Irgendwo vor Plovdiv begann dann wieder die Autobahn. Und kurz danach auch wieder Brunos Pumpeninsuffizienz. Also schnell die Zwanzig Minuten gewartet, aber dieses Mal kam Bruno nur röchelnd wieder hoch. Carlotta durfte ihn also die nächste Ausfahrt gleich wieder runterschleppen von der Autobahn zum nächstbesten Schrauber. wir fragten uns von Schrauber zu Schrauber durch, bis wir auf einem großen, aber leicht zwielichtigen Hinterhof landeten, auf dem etliche Schrauber in Symbiose vor sich hin werkelten. Allerdings mit teilweise verblüffend modernen und teuren Geräten. Zunächst hatten wir kein rechtes Vertrauen in den Mann, der uns etwas von an sich noch viel größeren Schäden weiß machen wollte. Als Michael in den Dialog einstieg, klarte die Lage auf: Der Mann hatte gar nicht mal Unrecht und so simpel, wie wir gedacht hatten, war das Problem tatsächlich nicht.

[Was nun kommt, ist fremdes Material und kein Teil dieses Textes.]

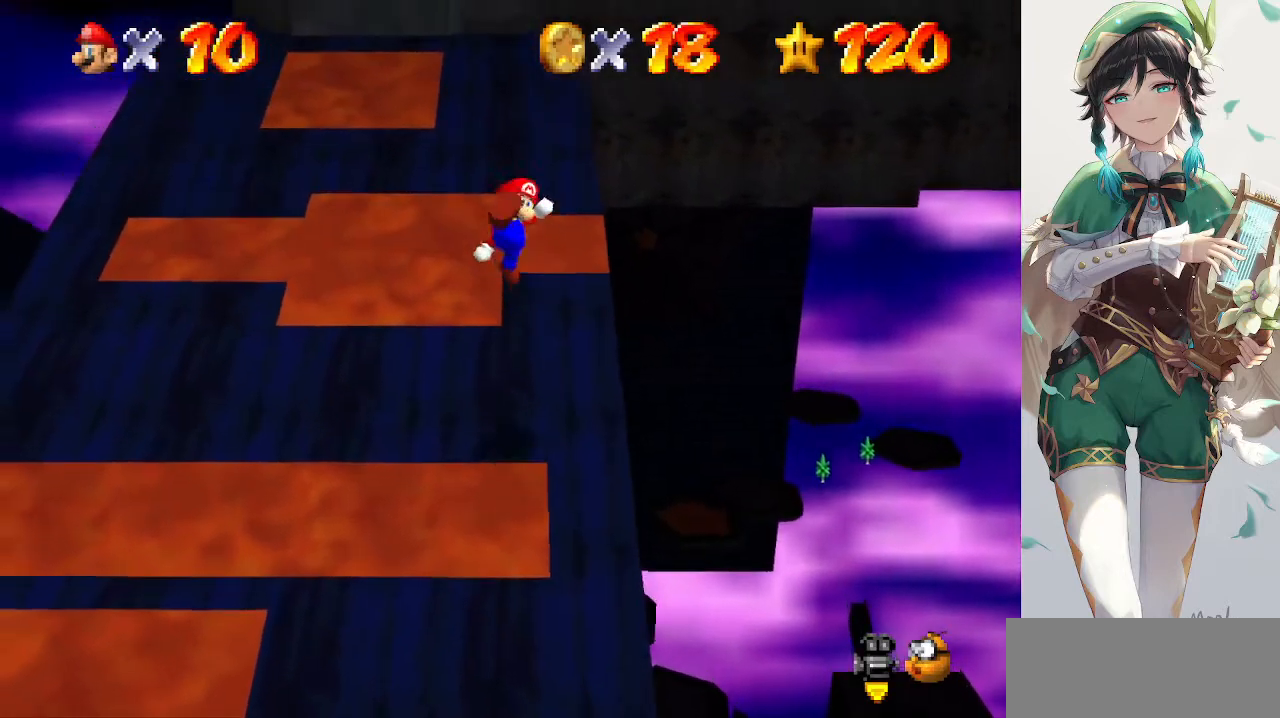
{"buttons": [], "left_stick": "left", "events": [[133, "left_stick", "left"]]}
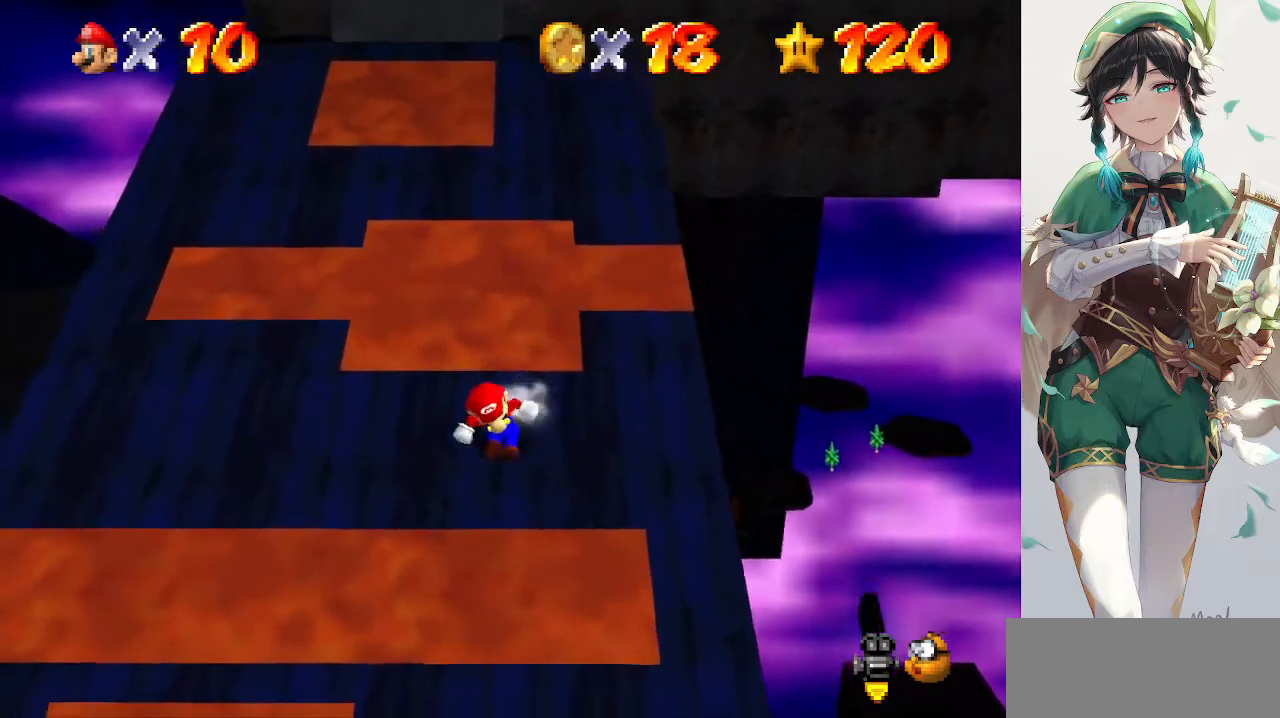
{"buttons": ["A"], "left_stick": "up-left", "events": [[67, "A", "down"], [133, "left_stick", "up-left"]]}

Unser mitgebrachtes Ersatzteil, das wir seit dem Ende der Fährfahrt bzw. dem Ende der Rallye mit uns führten, nachdem Tim gelungen war, es Team 1 abzuschwatzen (großer Dank an dieser Stellen noch einmal an das Team “Nomaden Schwaben”!!!) wurde jedenfalls eingebaut und die Reise konnte fortgesetzt werden.

“Alfons” schaut sich das ganze Werkstatttreiben immer von draußen an und reißt gemütlich seine Kilometer ab. Selbst Michaels Beschleunigungs- und Ausdreh-Orgien stören ihn nicht. Vielleicht hat Michael auch damit Recht, wenn er sagt: “Das ist ein Merceders, der verträgt das.”

Unser Planziel erreichen wir aber natürlich nicht und bleiben kurz hinter Belgrad in Sremska Mitrovica gegen 24:00h hängen. Wir fragen uns zu einem Hotel durch und landen im ehemaligen Vorzeigeobjekt des real existieren habenden Sozialismus, einem 8-stöckigen Betonbau, der liebevoll erhalten und gepflegt, aber nie wirklich renoviert worden ist. Wenn Titos Geist irgendwo noch durch die Gänge schwebt, dann hier! Wir genießen die Atmosühäre und tolerieren die mittlerweile unübersehbaren Defizite.